Fuzzing Java to Find Log4j Vulnerability - CVE-2021-45046

Aug 15, 2023

Fuzzing Java to Find Log4j Vulnerability - CVE-2021-45046

After the log4shell (CVE-2021-44228) vulnerability was patched with version 2.15, another CVE was filed. Apparently log4j was still vulnerable in some cases to a denial of service. However it turned out that on some systems, the issue can still lead to a remote code execution.
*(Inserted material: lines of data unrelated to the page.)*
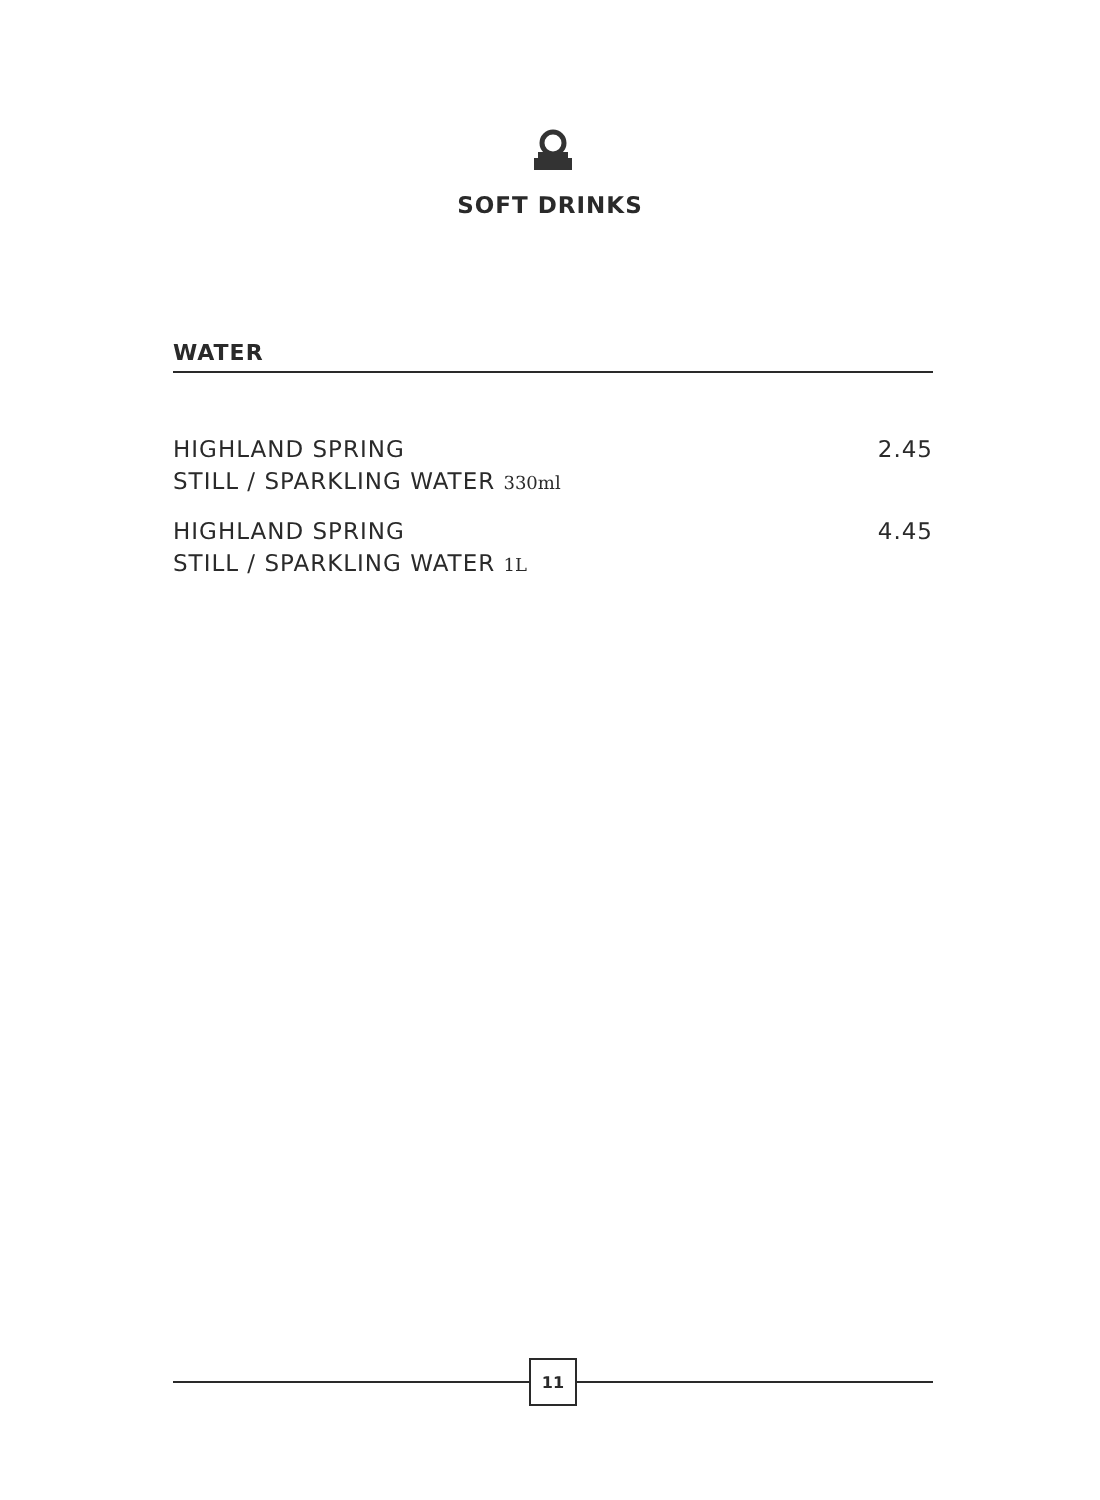SOFT DRINKS
WATER
HIGHLAND SPRING
STILL / SPARKLING WATER 330ml
2.45
HIGHLAND SPRING
STILL / SPARKLING WATER 1L
4.45
11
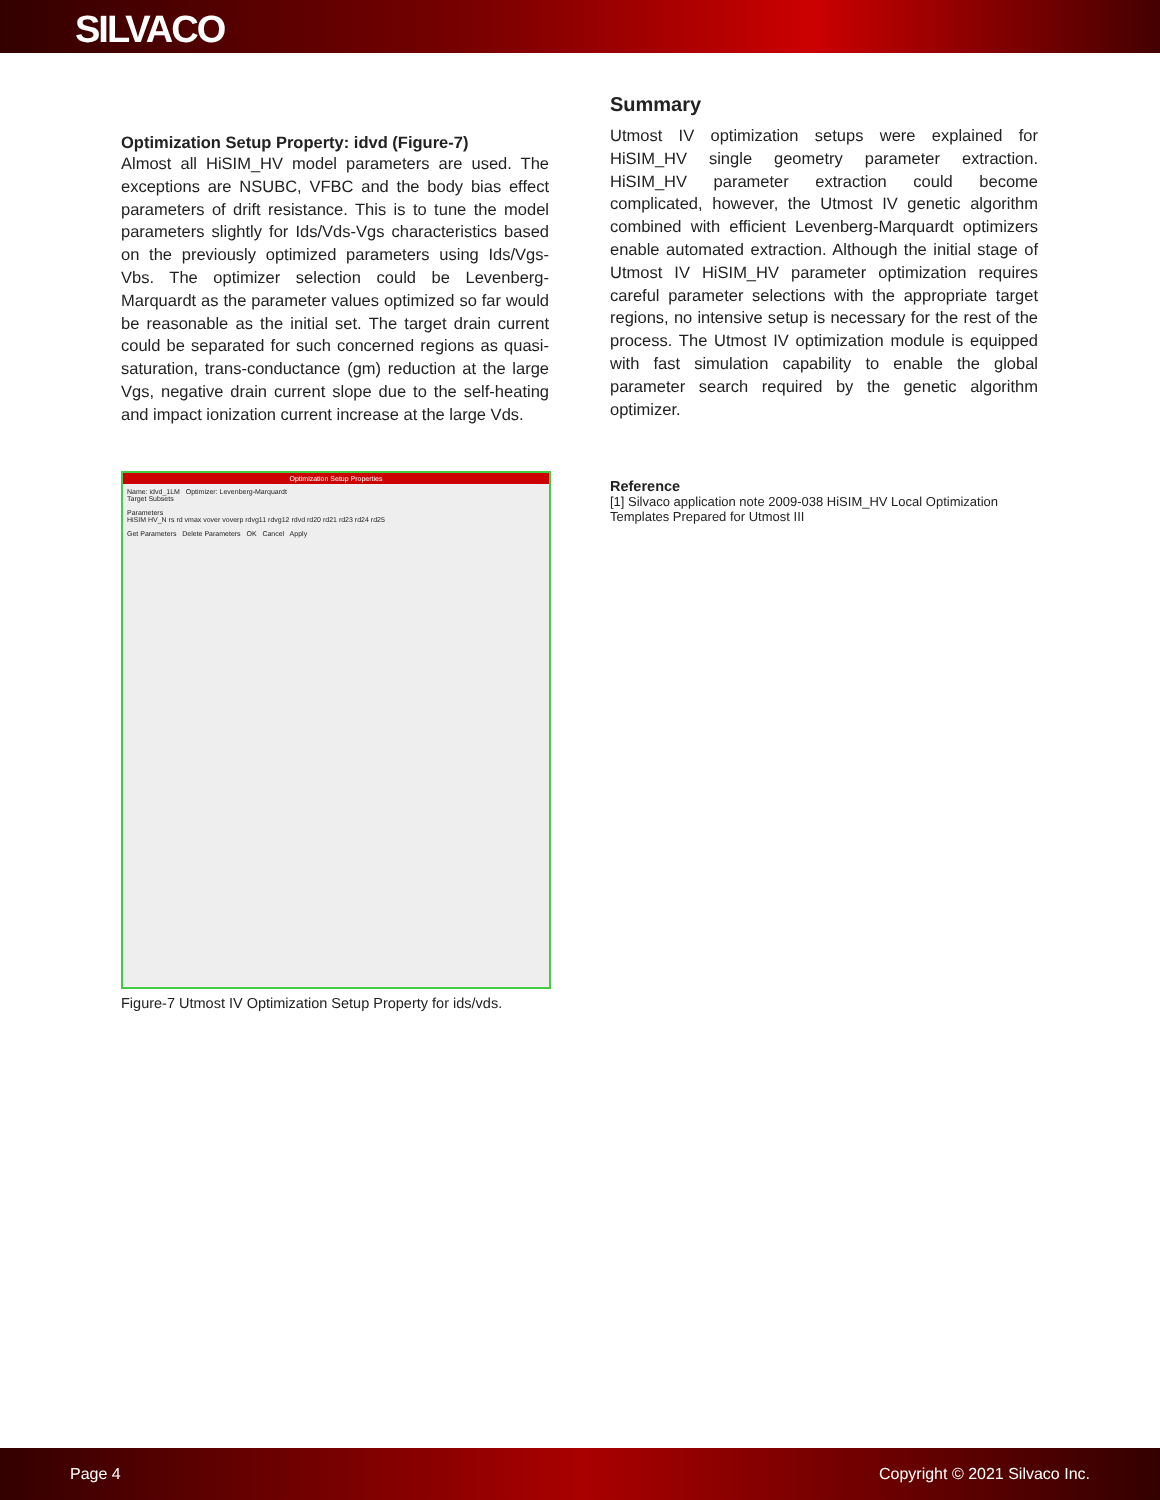SILVACO
Optimization Setup Property: idvd (Figure-7)
Almost all HiSIM_HV model parameters are used. The exceptions are NSUBC, VFBC and the body bias effect parameters of drift resistance. This is to tune the model parameters slightly for Ids/Vds-Vgs characteristics based on the previously optimized parameters using Ids/Vgs-Vbs. The optimizer selection could be Levenberg-Marquardt as the parameter values optimized so far would be reasonable as the initial set. The target drain current could be separated for such concerned regions as quasi-saturation, trans-conductance (gm) reduction at the large Vgs, negative drain current slope due to the self-heating and impact ionization current increase at the large Vds.
Optimization Setup Properties
Name: idvd_1LM Optimizer: Levenberg-Marquardt
Target Subsets
Parameters
HiSIM HV_N rs rd vmax vover voverp rdvg11 rdvg12 rdvd rd20 rd21 rd23 rd24 rd25
Get Parameters Delete Parameters OK Cancel Apply
Figure-7 Utmost IV Optimization Setup Property for ids/vds.
Summary
Utmost IV optimization setups were explained for HiSIM_HV single geometry parameter extraction. HiSIM_HV parameter extraction could become complicated, however, the Utmost IV genetic algorithm combined with efficient Levenberg-Marquardt optimizers enable automated extraction. Although the initial stage of Utmost IV HiSIM_HV parameter optimization requires careful parameter selections with the appropriate target regions, no intensive setup is necessary for the rest of the process. The Utmost IV optimization module is equipped with fast simulation capability to enable the global parameter search required by the genetic algorithm optimizer.
Reference
[1] Silvaco application note 2009-038 HiSIM_HV Local Optimization Templates Prepared for Utmost III
Page 4 Copyright © 2021 Silvaco Inc.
In this video we use the Java fuzzer Jazzer to find a bypass.

Jazzer Java Fuzzer: https://github.com/CodeIntelligenceTe…
Anthony Weems: https://twitter.com/amlweems

00:00 - Intro
00:54 - Chapter #1: The New CVE
03:38 - Chapter #2: Disable Lookups
05:43 - Chapter #3: Vulnerable log4j Configs
07:52 - Chapter #4: The Remote Code Execution
10:53 - Chapter #5: Parser Differential
12:57 - Chapter #6: Differential Fuzzing
16:07 - Chapter #7: macOS Only
18:15 - Chapter #8: Increase Impact
19:03 - Summary
19:58 - Outro

=[ ❤️ Support ]=

→ per Video: https://www.patreon.com/join/liveover…
→ per Month: / @liveoverflow

=[ 🐕 Social ]=

→ Twitter: https://twitter.com/LiveOverflow/
→ Instagram: https://instagram.com/LiveOverflow/
→ Blog: https://liveoverflow.com/
→ Subreddit: https://www.reddit.com/r/LiveOverflow/
→ Facebook: https://www.facebook.com/LiveOverflow/

Content

0.21 -> I have made two videos covering the log4j vulnerability (or logForge vulnerability - everybody

7.43 -> was telling me I pronounced it wrong).

9.929 -> Anyway.

10.929 -> That vulnerability was supposedly fixed in version 2.15.0.

14.28 -> But if you followed the news at the time closely, you know that on the 14th of December, so

20.169 -> only 4 days after the original vulnerability disclosure and the fix in version 2.15.0,

26.229 -> a new CVE was assigned CVE-2021-45046.

32.079 -> And we got a new fix, version 2.16.0.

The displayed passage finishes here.